Spring 2017

The Literature & Philosophy Workshop Spring Schedule is now up on our website and included below. All workshops take place in Foster 305 unless otherwise noted; documents are generally available on the website a week in advance of the presentation.

Hope everyone is having a good start to the quarter!

Eliza

Literature & Philosophy Workshop Spring 2017 Schedule

March 30th:   David Wellbery (LeRoy T. and Margaret Deffenbaugh Carlson University Professor of Germanic Studies, Comparative Literature, and Social Thought; Chair, Germanic Studies at the University of Chicago), “August Wilhelm Schlegel’s Concept of Literary Study, or, What is a Sonnet?” (Social Sciences 122)

April 13th:  Chenxin Jiang (PhD Candidate, University of Chicago Committee on Social Thought), “Translating and untranslating Chinese philosophy with Richard Wilhelm.”

April 27th: Haun Saussy (University Professor in the Department of Comparative Literature, Social Thought, East Asian Studies and the College at the University of Chicago), “A Correspondence Course in Philosophy. Li Zhi Polemicizes With Fellow Neo-Confucians in the 1580s.” (Foster 505)

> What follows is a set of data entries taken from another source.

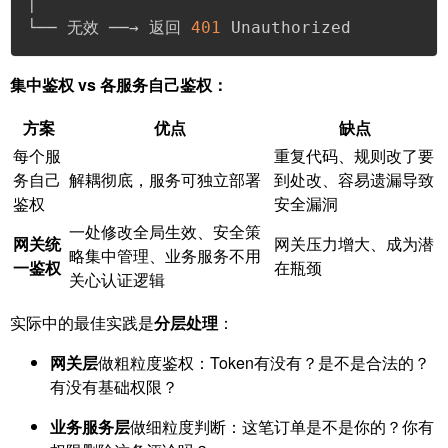
│

└── 无效 ──→ 返回 
401
 Unauthorized
集中鉴权 vs 各服务自己鉴权：
方案
优点
缺点
每个服
重复代码、规则改了要
务自己
解耦彻底，服务可独立部署
到处改、容易遗漏导致
鉴权
安全漏洞
一处修改全局生效、安全策
网关统
网关压力增大、成为潜
略集中管理、业务服务不用
一鉴权
在瓶颈
关心认证逻辑
实际中的最佳实践是
分层处理
：
网关层
做粗粒度鉴权：Token有没有？是不是合法的？
有没有基础权限？
业务服务层
做细粒度判断：这笔订单是不是你的？你有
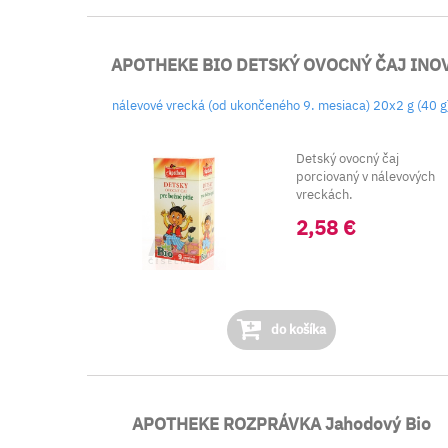
APOTHEKE BIO DETSKÝ OVOCNÝ ČAJ INO
nálevové vrecká (od ukončeného 9. mesiaca) 20x2 g (40 g
Detský ovocný čaj
porciovaný v nálevových
vreckách.
2,58 €
do košíka
APOTHEKE ROZPRÁVKA Jahodový Bio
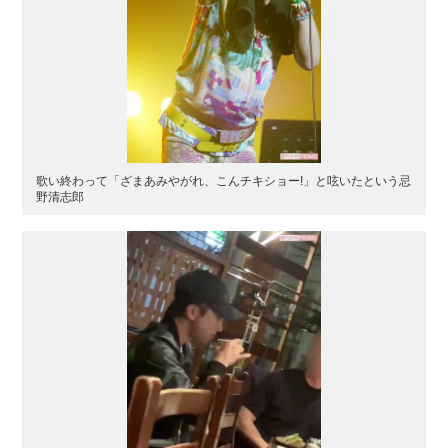
歌い終わって「ざまあみやがれ、こんチキショー!」と呟いたという忌
野清志郎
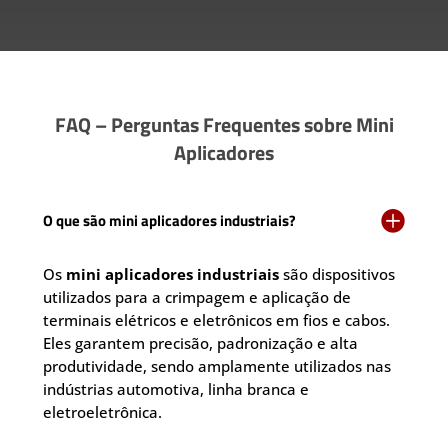
FAQ – Perguntas Frequentes sobre Mini
Aplicadores

O que são mini aplicadores industriais?
Os
mini aplicadores industriais
são dispositivos
utilizados para a crimpagem e aplicação de
terminais elétricos e eletrônicos em fios e cabos.
Eles garantem precisão, padronização e alta
produtividade, sendo amplamente utilizados nas
indústrias automotiva, linha branca e
eletroeletrônica.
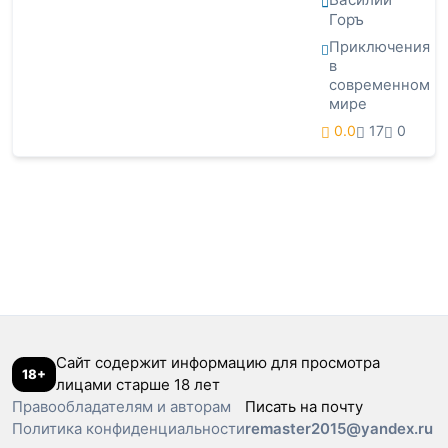
Горъ
Приключения
в
современном
мире
0.0
17
0
Сайт содержит информацию для просмотра
18+
лицами старше 18 лет
Правообладателям и авторам
Писать на почту
Политика конфиденциальности
remaster2015@yandex.ru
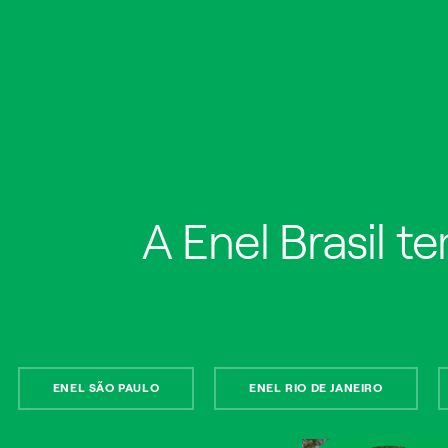
A Enel Brasil t
Marcos Maffini e os
ventos da
positividade
ENEL SÃO PAULO
ENEL RIO DE JANEIRO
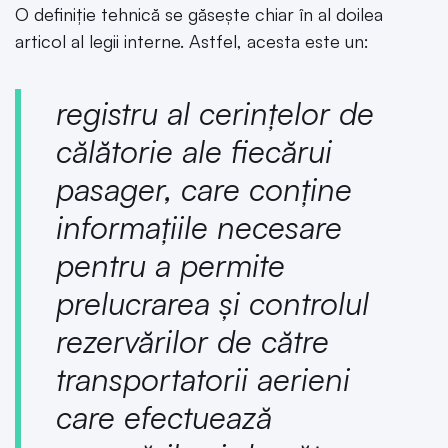
O definiție tehnică se găsește chiar în al doilea
articol al legii interne. Astfel, acesta este un:
registru al cerinţelor de
călătorie ale fiecărui
pasager, care conţine
informaţiile necesare
pentru a permite
prelucrarea şi controlul
rezervărilor de către
transportatorii aerieni
care efectuează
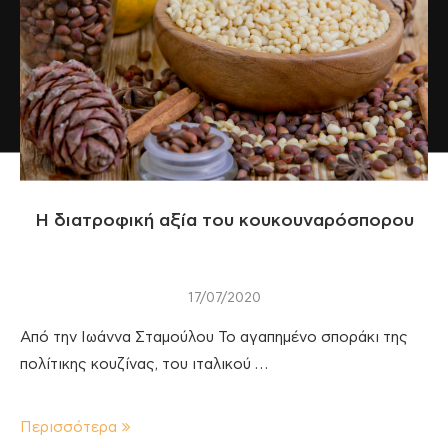
Η διατροφική αξία του κουκουναρόσπορου
17/07/2020
Από την Ιωάννα Σταμούλου Το αγαπημένο σποράκι της
πολίτικης κουζίνας, του ιταλικού …
Περισσότερα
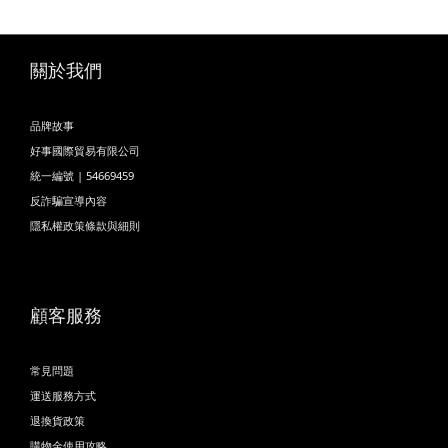
關於我們
品牌故事
好事國際貿易有限公司
統一編號 | 54669459
反詐騙宣導內容
隱私權政策條款與細則
顧客服務
常見問題
運送服務方式
退換貨政策
購物金使用攻略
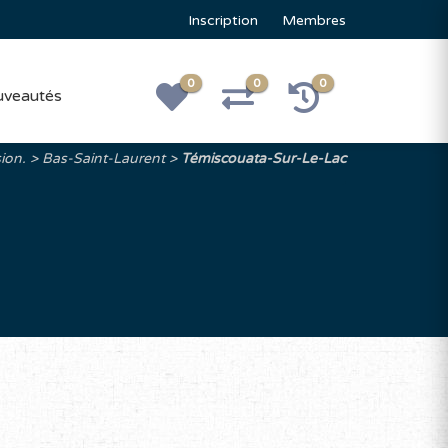
Inscription
Membres
0
0
0
veautés
ion.
Bas-Saint-Laurent
Témiscouata-Sur-Le-Lac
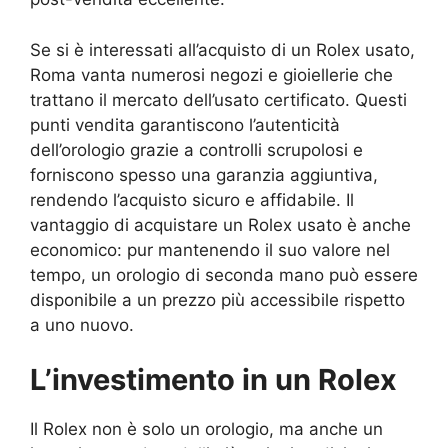
Se si è interessati all’acquisto di un Rolex usato,
Roma vanta numerosi negozi e gioiellerie che
trattano il mercato dell’usato certificato. Questi
punti vendita garantiscono l’autenticità
dell’orologio grazie a controlli scrupolosi e
forniscono spesso una garanzia aggiuntiva,
rendendo l’acquisto sicuro e affidabile. Il
vantaggio di acquistare un Rolex usato è anche
economico: pur mantenendo il suo valore nel
tempo, un orologio di seconda mano può essere
disponibile a un prezzo più accessibile rispetto
a uno nuovo.
L’investimento in un Rolex
Il Rolex non è solo un orologio, ma anche un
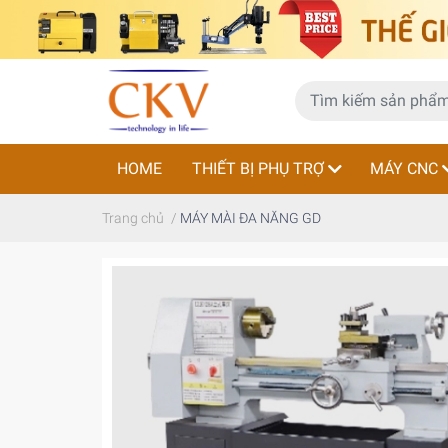
HOME
THIẾT BỊ PHỤ TRỢ
MÁY CNC
Trang chủ
/
MÁY MÀI ĐA NĂNG GD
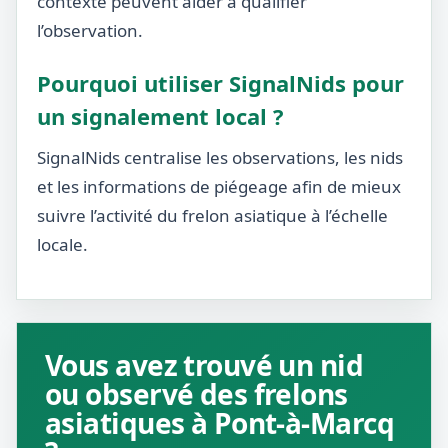
contexte peuvent aider à qualifier
l’observation.
Pourquoi utiliser SignalNids pour
un signalement local ?
SignalNids centralise les observations, les nids
et les informations de piégeage afin de mieux
suivre l’activité du frelon asiatique à l’échelle
locale.
Vous avez trouvé un nid
ou observé des frelons
asiatiques à Pont-à-Marcq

May 4th: Aparna Ravilochan (PhD Student, University of Chicago Committee on Social Thought) “From a Day to a Thousand Years: Distorted Gestation Periods in The Mahabharata.”

One peculiar and persistent motif in the Mahabharata is the distortion of time that often accompanies pregnancy. Some of its characters conceive and give birth within a single day; others remain pregnant for as many as one thousand years. In this paper, I investigate what the elastic duration of pregnancy in the world of this text reveals about motherhood and the dharma of women.

May 18th: Jozef Majernik (PhD student Committee on Social Thought), “Understanding Jan Patočka’s political engagement through his reading of Dostoevsky”

Toward the end of his life, the Czech phenomenologist Jan Patočka became politically active for the first time, as a spokesman of the dissident movement Charter 77. In this capacity he wrote several essays, the first of which, entitled On the Matters of Plastic People of the Universe and DG 307, I interpret as his explanation and justification of his turn toward political engagement. My paper is a reading of this essay that pays particular attention to a peculiar formal feature of the essay – namely that it is presented as a reversal of Dostoevsky’s short story The Dream of a Ridiculous Man. In reversing this story, Patočka presents to us the two basic ways of human life and explains his political engagement as an action taken on behalf of the truly human way of life, which he calls “life in truth” or “the responsible life”. My translation of On the Matters… is appended to the paper.